# What is required:
Looking at the listing below, how many lines include "Técnica"? Answer with the number only.

# Supplied records:

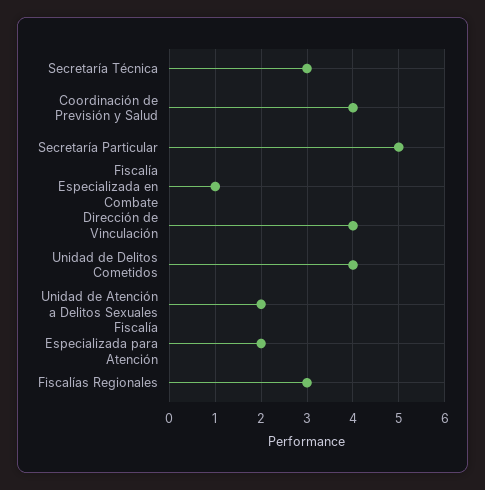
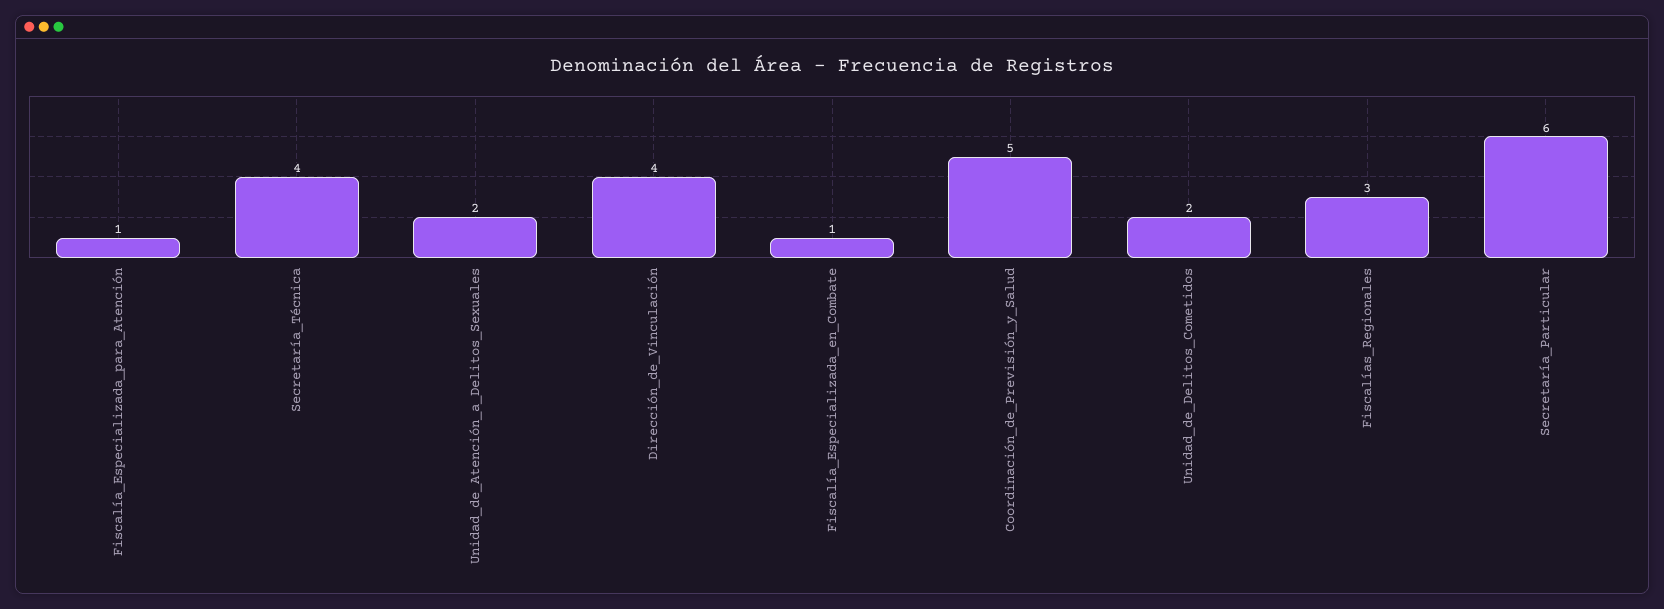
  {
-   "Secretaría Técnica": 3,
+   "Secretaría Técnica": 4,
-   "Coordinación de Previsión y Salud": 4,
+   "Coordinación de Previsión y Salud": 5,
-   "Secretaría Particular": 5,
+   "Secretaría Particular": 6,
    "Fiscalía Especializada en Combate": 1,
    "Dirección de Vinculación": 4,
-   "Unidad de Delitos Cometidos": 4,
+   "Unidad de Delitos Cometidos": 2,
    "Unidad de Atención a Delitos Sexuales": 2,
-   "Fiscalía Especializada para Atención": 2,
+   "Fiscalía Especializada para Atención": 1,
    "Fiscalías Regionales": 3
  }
* * *
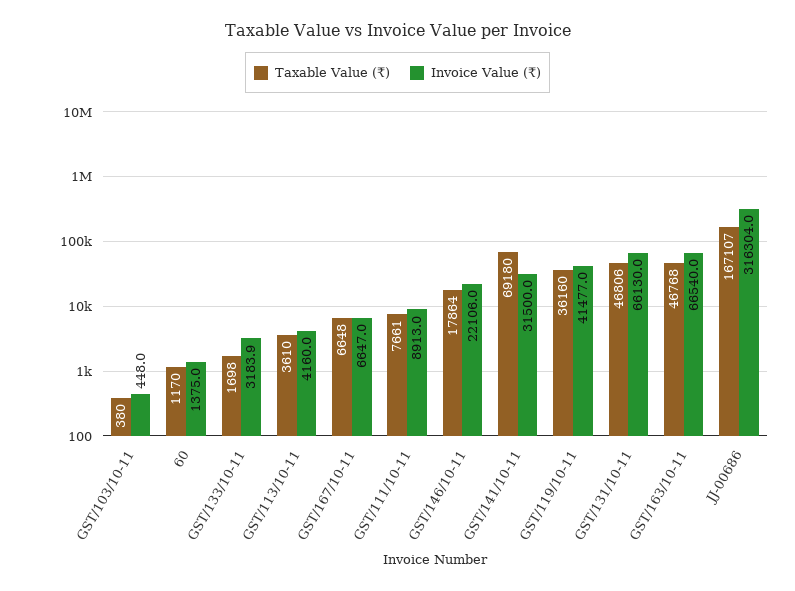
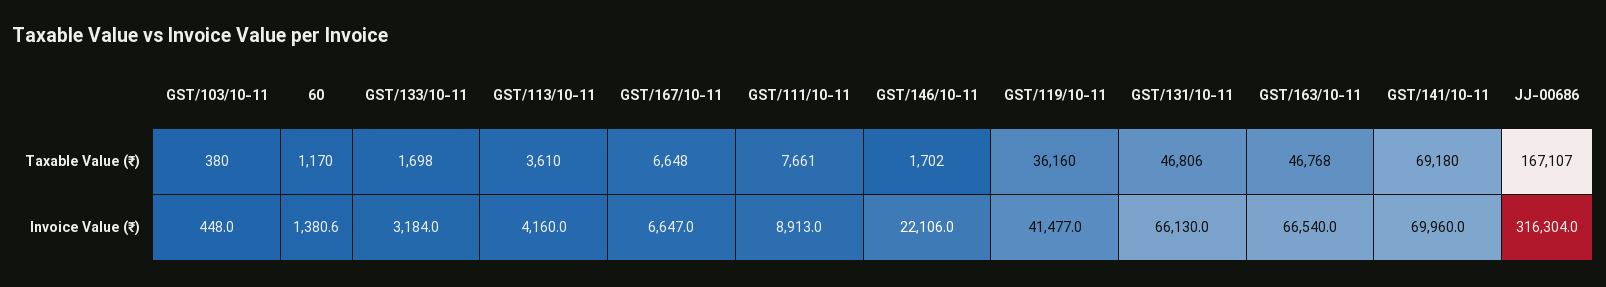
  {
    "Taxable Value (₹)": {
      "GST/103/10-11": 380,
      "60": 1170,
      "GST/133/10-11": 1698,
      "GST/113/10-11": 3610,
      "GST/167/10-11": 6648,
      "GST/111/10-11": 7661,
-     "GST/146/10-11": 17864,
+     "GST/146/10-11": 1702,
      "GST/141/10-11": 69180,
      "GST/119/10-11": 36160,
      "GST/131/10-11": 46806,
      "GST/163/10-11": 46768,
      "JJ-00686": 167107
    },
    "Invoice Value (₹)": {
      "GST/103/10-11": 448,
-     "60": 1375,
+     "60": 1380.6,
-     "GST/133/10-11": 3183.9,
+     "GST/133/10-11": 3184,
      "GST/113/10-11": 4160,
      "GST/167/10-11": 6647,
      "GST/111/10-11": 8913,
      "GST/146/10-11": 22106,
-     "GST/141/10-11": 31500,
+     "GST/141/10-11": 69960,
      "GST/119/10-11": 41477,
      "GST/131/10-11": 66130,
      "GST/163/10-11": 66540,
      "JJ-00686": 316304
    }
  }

# Problem solution:
2